Il s’agit ici de tenter d’analyser ensemble ce qui peut nous permettre d’être plus efficace ensemble au seul bénéfice des personnes qui connaissent les plus grandes difficultés sociales.

- mettre en commun les connaissances que nous pouvons avoir des personnes et de leurs difficultés, les difficultés rencontrées par chacun et les réussites.
- Accepter de discuter et de mettre sur la table les accords et les désaccords de façon explicite.
- Inventer des solutions communes ou coordonnées, sans remettre en cause la spécificité de chacun.
- Accepter que l’un d’entre nous prenne la coordination ou le leadership des solutions communes.
- Accepter pour le leader de soumettre les principales décisions aux autres,
- Regarder avec intérêt les initiatives prises par chacun.

Pour terminer, il me semble indispensable de remercier ceux et celles qui ont permis, en 2009, que le Carrefour des solidarités accomplissent son rôle :

Merci à chacun des membres du Carrefour des solidarités : c’est parce qu’ils continuent à se faire confiance que notre réseau reste vivant,

Merci à nos financeurs : la Communauté Urbaine de Dunkerque, le conseil général du Nord et le conseil régional du Nord Pas de Calais.

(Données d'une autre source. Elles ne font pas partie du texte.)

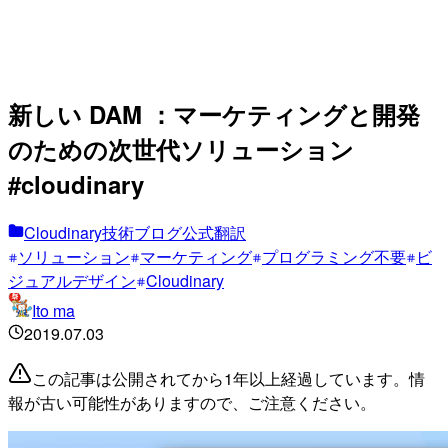
新しい DAM ：マーケティングと開発
のための次世代ソリューション
#cloudinary
Cloudinary技術ブログ公式翻訳
ソリューション
マーケティング
プログラミング不要
ビ
ジュアルデザイン
Cloudinary
Ito ma
2019.07.03
この記事は公開されてから1年以上経過しています。情
報が古い可能性がありますので、ご注意ください。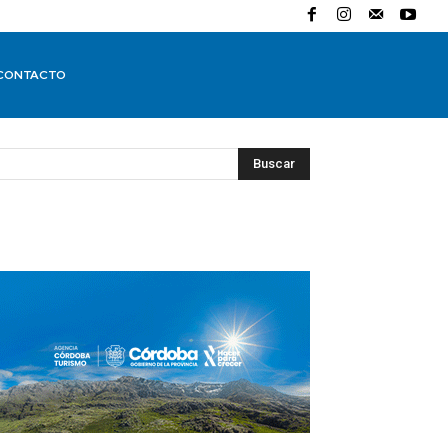
CONTACTO
Buscar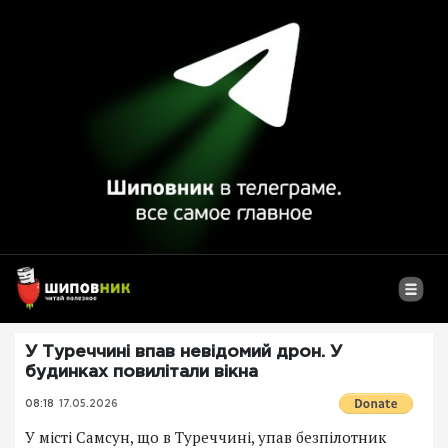
У Туреччині впав невідомий дрон. У
будинках повилітали вікна
08:18
17.05.2026
У місті Самсун, що в Туреччині, упав безпілотник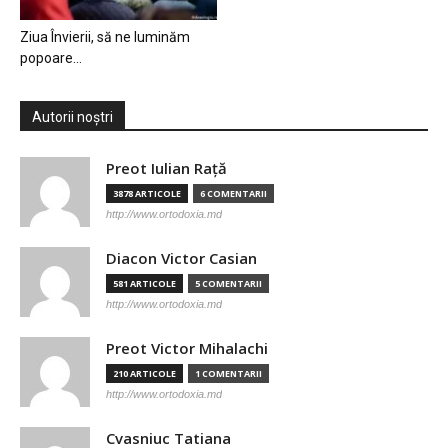
Ziua Învierii, să ne luminăm
popoare…
Autorii noștri
Preot Iulian Raţă
3878 ARTICOLE
6 COMENTARII
http://www.ortodoxia.md
Diacon Victor Casian
581 ARTICOLE
5 COMENTARII
http://www.ortodoxia.md
Preot Victor Mihalachi
210 ARTICOLE
1 COMENTARII
http://www.ortodoxia.md
Cvasniuc Tatiana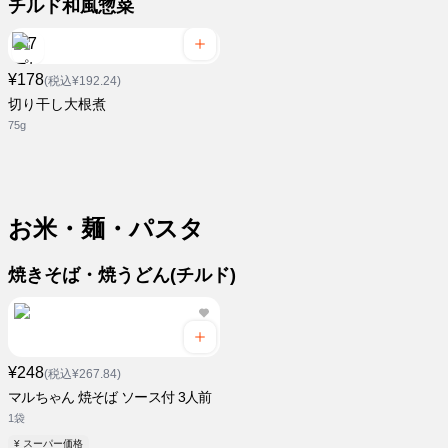
チルド和風惣菜
¥178
(税込¥192.24)
切り干し大根煮
75g
お米・麺・パスタ
焼きそば・焼うどん(チルド)
¥248
(税込¥267.84)
マルちゃん 焼そば ソース付 3人前
1袋
¥ スーパー価格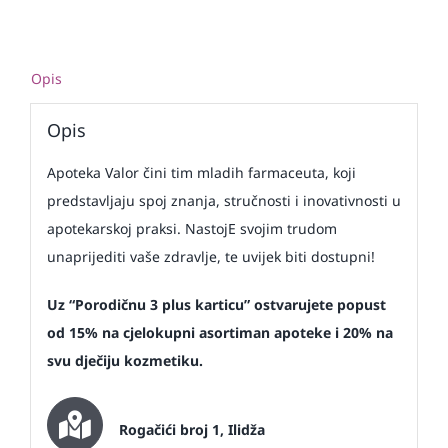
Opis
Opis
Apoteka Valor čini tim mladih farmaceuta, koji
predstavljaju spoj znanja, stručnosti i inovativnosti u
apotekarskoj praksi. NastojE svojim trudom
unaprijediti vaše zdravlje, te uvijek biti dostupni!
Uz “Porodičnu 3 plus karticu” ostvarujete popust
od 15% na cjelokupni asortiman apoteke i 20% na
svu dječiju kozmetiku.
Rogačići broj 1, Ilidža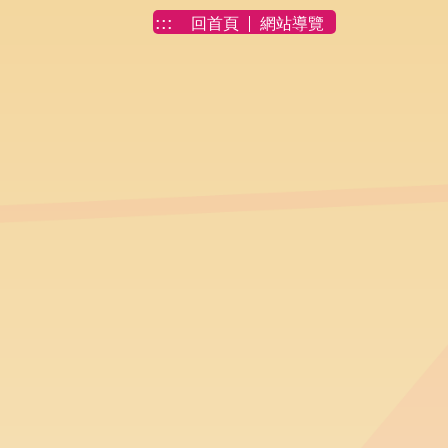
:::
回首頁
網站導覽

C’est parce qu’ils nous ont fait à nouveau confiance que nous avons pu faire notre travail,

Merci à nos administrateurs et administratrices, malgré les lourdes responsabilités qu’ils portent dans leurs propres organisations, ils ont su libérer un peu de leur temps et de leur énergie pour permettre à l’animation de notre réseau de rester proche des préoccupations de chacun,

Merci à nos partenaires fidèles, le conseil de développement durable, la direction territoriale du département, la caisse d’allocations familiales, la Lyonnaise des eaux, France Bénévolat, la Fondation Abbé Pierre, l’URIOPSS et la FNARS, et d’autres encore, je ne peux pas les citer tous, c’est avec eux, comme nous l’avons vu que nous pouvons agir concrètement,

Merci à chaque membre de l’équipe d’animation de notre réseau qui se réunit, contre vents et marées, tous les mardis après-midi,

Merci enfin à nos salariées. Ce n’est pas facile tous les jours d’être disponibles à ceux qui sont dans la galère comme à chacun des membres du réseau, comme à chacun des financeurs, comme à chacun de nos partenaires. Je sais qu’elles y mettent tout leur cœur et parfois même, leur santé.